■ **Transcribed page contents**
____________

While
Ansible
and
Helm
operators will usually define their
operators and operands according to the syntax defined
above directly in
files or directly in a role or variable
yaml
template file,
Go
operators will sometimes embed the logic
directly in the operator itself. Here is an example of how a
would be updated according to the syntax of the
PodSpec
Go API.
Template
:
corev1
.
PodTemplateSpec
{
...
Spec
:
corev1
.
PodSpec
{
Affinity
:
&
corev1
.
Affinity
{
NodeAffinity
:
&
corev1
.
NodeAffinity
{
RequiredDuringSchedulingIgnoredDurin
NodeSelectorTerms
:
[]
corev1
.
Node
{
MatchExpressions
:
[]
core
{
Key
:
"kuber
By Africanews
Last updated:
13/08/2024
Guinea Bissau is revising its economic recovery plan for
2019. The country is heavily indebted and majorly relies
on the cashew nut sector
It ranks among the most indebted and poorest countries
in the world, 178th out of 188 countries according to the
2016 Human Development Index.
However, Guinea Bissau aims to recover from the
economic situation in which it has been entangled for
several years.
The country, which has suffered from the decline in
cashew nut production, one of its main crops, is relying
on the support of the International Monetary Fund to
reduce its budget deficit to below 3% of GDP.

____________

■ **PROBLEM**
The line above containing "RequiredDuringSchedulingIgnoredDurin", the line containing "The country, which", and every line between them are to be transcribed exactly; no other line is wanted.

■ **SOLUTION FOR THIS PROBLEM**
RequiredDuringSchedulingIgnoredDurin
NodeSelectorTerms
:
[]
corev1
.
Node
{
MatchExpressions
:
[]
core
{
Key
:
"kuber
By Africanews
Last updated:
13/08/2024
Guinea Bissau is revising its economic recovery plan for
2019. The country is heavily indebted and majorly relies
on the cashew nut sector
It ranks among the most indebted and poorest countries
in the world, 178th out of 188 countries according to the
2016 Human Development Index.
However, Guinea Bissau aims to recover from the
economic situation in which it has been entangled for
several years.
The country, which has suffered from the decline in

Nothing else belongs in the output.